#### Challenge:
Turn the records below, from the line with "2.28.2 catalogue (DETECT_THRESH" up to and including the line with "rows in table", into a JSON list of strings with one string per line, skipping any blank lines.
▶
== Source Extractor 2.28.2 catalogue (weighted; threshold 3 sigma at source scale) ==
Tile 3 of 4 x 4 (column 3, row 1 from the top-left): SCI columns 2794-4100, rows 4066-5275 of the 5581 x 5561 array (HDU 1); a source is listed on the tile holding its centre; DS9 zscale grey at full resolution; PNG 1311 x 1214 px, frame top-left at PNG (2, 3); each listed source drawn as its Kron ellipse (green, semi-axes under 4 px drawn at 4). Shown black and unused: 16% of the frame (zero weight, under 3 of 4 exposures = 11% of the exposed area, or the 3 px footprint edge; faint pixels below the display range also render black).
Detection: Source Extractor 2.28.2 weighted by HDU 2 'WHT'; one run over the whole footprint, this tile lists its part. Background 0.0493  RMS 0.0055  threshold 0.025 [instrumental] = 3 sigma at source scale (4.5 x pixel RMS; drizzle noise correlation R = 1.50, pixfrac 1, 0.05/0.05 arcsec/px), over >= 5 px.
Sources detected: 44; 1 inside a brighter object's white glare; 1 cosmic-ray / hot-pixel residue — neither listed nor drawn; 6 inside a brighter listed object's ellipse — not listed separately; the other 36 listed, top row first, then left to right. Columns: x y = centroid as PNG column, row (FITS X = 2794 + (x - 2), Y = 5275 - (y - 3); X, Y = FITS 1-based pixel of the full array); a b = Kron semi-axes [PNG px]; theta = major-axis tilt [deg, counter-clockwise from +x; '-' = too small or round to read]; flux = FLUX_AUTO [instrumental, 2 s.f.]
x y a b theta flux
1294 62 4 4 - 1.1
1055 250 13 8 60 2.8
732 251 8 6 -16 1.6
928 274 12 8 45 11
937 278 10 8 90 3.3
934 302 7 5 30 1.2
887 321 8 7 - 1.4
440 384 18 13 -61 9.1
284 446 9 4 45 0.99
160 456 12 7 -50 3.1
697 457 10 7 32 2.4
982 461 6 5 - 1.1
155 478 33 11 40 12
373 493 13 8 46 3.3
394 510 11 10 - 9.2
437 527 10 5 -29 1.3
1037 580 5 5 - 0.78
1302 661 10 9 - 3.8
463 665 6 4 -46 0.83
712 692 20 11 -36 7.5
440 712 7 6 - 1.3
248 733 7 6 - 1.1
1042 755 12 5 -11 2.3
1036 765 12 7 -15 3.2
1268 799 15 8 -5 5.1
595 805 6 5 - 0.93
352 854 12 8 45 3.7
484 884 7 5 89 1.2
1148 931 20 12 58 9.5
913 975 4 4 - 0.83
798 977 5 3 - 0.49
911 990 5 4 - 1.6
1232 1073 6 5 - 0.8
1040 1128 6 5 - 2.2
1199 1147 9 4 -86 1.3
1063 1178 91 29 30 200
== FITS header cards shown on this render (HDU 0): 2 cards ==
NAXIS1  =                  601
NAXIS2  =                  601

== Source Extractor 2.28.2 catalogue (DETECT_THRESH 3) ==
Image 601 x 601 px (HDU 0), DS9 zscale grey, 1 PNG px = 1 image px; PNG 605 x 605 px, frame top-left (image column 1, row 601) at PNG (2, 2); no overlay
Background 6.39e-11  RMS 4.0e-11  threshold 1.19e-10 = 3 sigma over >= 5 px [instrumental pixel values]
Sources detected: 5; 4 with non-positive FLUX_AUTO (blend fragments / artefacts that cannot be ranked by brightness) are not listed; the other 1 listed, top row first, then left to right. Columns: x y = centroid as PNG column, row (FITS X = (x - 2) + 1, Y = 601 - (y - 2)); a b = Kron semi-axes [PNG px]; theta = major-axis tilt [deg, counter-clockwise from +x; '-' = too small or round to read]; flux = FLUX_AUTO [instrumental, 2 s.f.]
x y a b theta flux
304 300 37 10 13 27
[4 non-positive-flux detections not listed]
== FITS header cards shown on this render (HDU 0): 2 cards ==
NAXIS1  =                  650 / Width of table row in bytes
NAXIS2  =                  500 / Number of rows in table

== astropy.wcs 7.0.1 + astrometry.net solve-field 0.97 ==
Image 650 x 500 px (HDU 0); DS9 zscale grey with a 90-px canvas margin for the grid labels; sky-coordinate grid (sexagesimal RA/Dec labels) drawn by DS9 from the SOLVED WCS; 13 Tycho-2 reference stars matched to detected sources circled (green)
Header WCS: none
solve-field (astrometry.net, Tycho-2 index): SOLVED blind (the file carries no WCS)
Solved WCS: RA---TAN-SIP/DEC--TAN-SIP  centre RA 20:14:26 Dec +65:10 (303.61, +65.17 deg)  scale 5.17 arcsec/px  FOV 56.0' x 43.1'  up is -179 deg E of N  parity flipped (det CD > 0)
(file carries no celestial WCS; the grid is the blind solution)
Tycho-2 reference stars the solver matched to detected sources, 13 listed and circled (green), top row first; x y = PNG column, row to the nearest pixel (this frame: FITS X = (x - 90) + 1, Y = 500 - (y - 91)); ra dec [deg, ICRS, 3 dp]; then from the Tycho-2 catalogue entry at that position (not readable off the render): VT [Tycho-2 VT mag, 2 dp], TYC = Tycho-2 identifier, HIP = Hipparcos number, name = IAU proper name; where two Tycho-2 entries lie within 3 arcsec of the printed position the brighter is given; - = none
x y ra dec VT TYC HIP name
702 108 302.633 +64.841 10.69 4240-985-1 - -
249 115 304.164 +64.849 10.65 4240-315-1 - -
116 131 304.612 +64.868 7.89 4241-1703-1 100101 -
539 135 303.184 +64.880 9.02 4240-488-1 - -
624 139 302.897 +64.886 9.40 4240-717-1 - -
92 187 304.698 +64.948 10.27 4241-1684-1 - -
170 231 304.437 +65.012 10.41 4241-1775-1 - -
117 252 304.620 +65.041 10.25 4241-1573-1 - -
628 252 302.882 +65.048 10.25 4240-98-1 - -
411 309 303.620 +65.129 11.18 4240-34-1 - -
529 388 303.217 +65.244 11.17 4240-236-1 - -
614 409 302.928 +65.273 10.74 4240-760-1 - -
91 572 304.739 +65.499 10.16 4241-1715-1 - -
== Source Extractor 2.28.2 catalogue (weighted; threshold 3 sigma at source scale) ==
◀
#### Solution to the problem:
[
  "== Source Extractor 2.28.2 catalogue (DETECT_THRESH 3) ==",
  "Image 601 x 601 px (HDU 0), DS9 zscale grey, 1 PNG px = 1 image px; PNG 605 x 605 px, frame top-left (image column 1, row 601) at PNG (2, 2); no overlay",
  "Background 6.39e-11  RMS 4.0e-11  threshold 1.19e-10 = 3 sigma over >= 5 px [instrumental pixel values]",
  "Sources detected: 5; 4 with non-positive FLUX_AUTO (blend fragments / artefacts that cannot be ranked by brightness) are not listed; the other 1 listed, top row first, then left to right. Columns: x y = centroid as PNG column, row (FITS X = (x - 2) + 1, Y = 601 - (y - 2)); a b = Kron semi-axes [PNG px]; theta = major-axis tilt [deg, counter-clockwise from +x; '-' = too small or round to read]; flux = FLUX_AUTO [instrumental, 2 s.f.]",
  "x y a b theta flux",
  "304 300 37 10 13 27",
  "[4 non-positive-flux detections not listed]",
  "== FITS header cards shown on this render (HDU 0): 2 cards ==",
  "NAXIS1  =                  650 / Width of table row in bytes",
  "NAXIS2  =                  500 / Number of rows in table"
]